(Stored entries)
☆ ☆ ☆
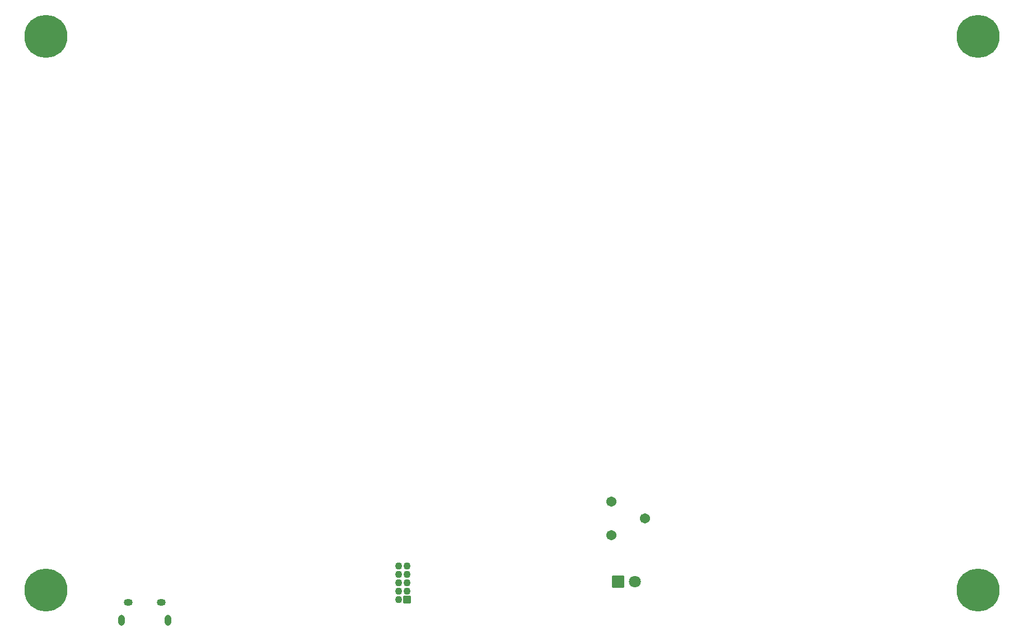
<source format=gbs>
%TF.GenerationSoftware,KiCad,Pcbnew,9.0.6*%
%TF.CreationDate,2026-01-07T08:25:33+00:00*%
%TF.ProjectId,spekky_matrix,7370656b-6b79-45f6-9d61-747269782e6b,v04*%
%TF.SameCoordinates,Original*%
%TF.FileFunction,Soldermask,Bot*%
%TF.FilePolarity,Negative*%
%FSLAX46Y46*%
G04 Gerber Fmt 4.6, Leading zero omitted, Abs format (unit mm)*
G04 Created by KiCad (PCBNEW 9.0.6) date 2026-01-07 08:25:33*
%MOMM*%
%LPD*%
G01*
G04 APERTURE LIST*
G04 Aperture macros list*
%AMRoundRect*
0 Rectangle with rounded corners*
0 $1 Rounding radius*
0 $2 $3 $4 $5 $6 $7 $8 $9 X,Y pos of 4 corners*
0 Add a 4 corners polygon primitive as box body*
4,1,4,$2,$3,$4,$5,$6,$7,$8,$9,$2,$3,0*
0 Add four circle primitives for the rounded corners*
1,1,$1+$1,$2,$3*
1,1,$1+$1,$4,$5*
1,1,$1+$1,$6,$7*
1,1,$1+$1,$8,$9*
0 Add four rect primitives between the rounded corners*
20,1,$1+$1,$2,$3,$4,$5,0*
20,1,$1+$1,$4,$5,$6,$7,0*
20,1,$1+$1,$6,$7,$8,$9,0*
20,1,$1+$1,$8,$9,$2,$3,0*%
G04 Aperture macros list end*
%ADD10C,1.541600*%
%ADD11C,6.501600*%
%ADD12RoundRect,0.050800X0.850000X-0.850000X0.850000X0.850000X-0.850000X0.850000X-0.850000X-0.850000X0*%
%ADD13C,1.801600*%
%ADD14O,0.991600X1.651600*%
%ADD15O,1.351600X1.051600*%
%ADD16RoundRect,0.050800X0.500000X0.500000X-0.500000X0.500000X-0.500000X-0.500000X0.500000X-0.500000X0*%
%ADD17C,1.101600*%
G04 APERTURE END LIST*
D10*
%TO.C,RV1*%
X146500000Y-118450000D03*
X151580000Y-115910000D03*
X146500000Y-113370000D03*
%TD*%
D11*
%TO.C,H1*%
X61000000Y-43000000D03*
%TD*%
%TO.C,H2*%
X202000000Y-43000000D03*
%TD*%
%TO.C,H4*%
X61000000Y-126750000D03*
%TD*%
D12*
%TO.C,JP1*%
X147500000Y-125500000D03*
D13*
X150040000Y-125500000D03*
%TD*%
D11*
%TO.C,H3*%
X202000000Y-126750000D03*
%TD*%
D14*
%TO.C,J1*%
X72470000Y-131300000D03*
D15*
X73470000Y-128600000D03*
X78470000Y-128600000D03*
D14*
X79470000Y-131300000D03*
%TD*%
D16*
%TO.C,J2*%
X115600000Y-128150000D03*
D17*
X114330000Y-128150000D03*
X115600000Y-126880000D03*
X114330000Y-126880000D03*
X115600000Y-125610000D03*
X114330000Y-125610000D03*
X115600000Y-124340000D03*
X114330000Y-124340000D03*
X115600000Y-123070000D03*
X114330000Y-123070000D03*
%TD*%
M02*

</source>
☆ ☆ ☆
The entries above should be written out in full, and any picture in them left out.

* Written response *
<source format=gbs>
%TF.GenerationSoftware,KiCad,Pcbnew,9.0.6*%
%TF.CreationDate,2026-01-07T08:25:33+00:00*%
%TF.ProjectId,spekky_matrix,7370656b-6b79-45f6-9d61-747269782e6b,v04*%
%TF.SameCoordinates,Original*%
%TF.FileFunction,Soldermask,Bot*%
%TF.FilePolarity,Negative*%
%FSLAX46Y46*%
G04 Gerber Fmt 4.6, Leading zero omitted, Abs format (unit mm)*
G04 Created by KiCad (PCBNEW 9.0.6) date 2026-01-07 08:25:33*
%MOMM*%
%LPD*%
G01*
G04 APERTURE LIST*
G04 Aperture macros list*
%AMRoundRect*
0 Rectangle with rounded corners*
0 $1 Rounding radius*
0 $2 $3 $4 $5 $6 $7 $8 $9 X,Y pos of 4 corners*
0 Add a 4 corners polygon primitive as box body*
4,1,4,$2,$3,$4,$5,$6,$7,$8,$9,$2,$3,0*
0 Add four circle primitives for the rounded corners*
1,1,$1+$1,$2,$3*
1,1,$1+$1,$4,$5*
1,1,$1+$1,$6,$7*
1,1,$1+$1,$8,$9*
0 Add four rect primitives between the rounded corners*
20,1,$1+$1,$2,$3,$4,$5,0*
20,1,$1+$1,$4,$5,$6,$7,0*
20,1,$1+$1,$6,$7,$8,$9,0*
20,1,$1+$1,$8,$9,$2,$3,0*%
G04 Aperture macros list end*
%ADD10C,1.541600*%
%ADD11C,6.501600*%
%ADD12RoundRect,0.050800X0.850000X-0.850000X0.850000X0.850000X-0.850000X0.850000X-0.850000X-0.850000X0*%
%ADD13C,1.801600*%
%ADD14O,0.991600X1.651600*%
%ADD15O,1.351600X1.051600*%
%ADD16RoundRect,0.050800X0.500000X0.500000X-0.500000X0.500000X-0.500000X-0.500000X0.500000X-0.500000X0*%
%ADD17C,1.101600*%
G04 APERTURE END LIST*
D10*
%TO.C,RV1*%
X146500000Y-118450000D03*
X151580000Y-115910000D03*
X146500000Y-113370000D03*
%TD*%
D11*
%TO.C,H1*%
X61000000Y-43000000D03*
%TD*%
%TO.C,H2*%
X202000000Y-43000000D03*
%TD*%
%TO.C,H4*%
X61000000Y-126750000D03*
%TD*%
D12*
%TO.C,JP1*%
X147500000Y-125500000D03*
D13*
X150040000Y-125500000D03*
%TD*%
D11*
%TO.C,H3*%
X202000000Y-126750000D03*
%TD*%
D14*
%TO.C,J1*%
X72470000Y-131300000D03*
D15*
X73470000Y-128600000D03*
X78470000Y-128600000D03*
D14*
X79470000Y-131300000D03*
%TD*%
D16*
%TO.C,J2*%
X115600000Y-128150000D03*
D17*
X114330000Y-128150000D03*
X115600000Y-126880000D03*
X114330000Y-126880000D03*
X115600000Y-125610000D03*
X114330000Y-125610000D03*
X115600000Y-124340000D03*
X114330000Y-124340000D03*
X115600000Y-123070000D03*
X114330000Y-123070000D03*
%TD*%
M02*

</source>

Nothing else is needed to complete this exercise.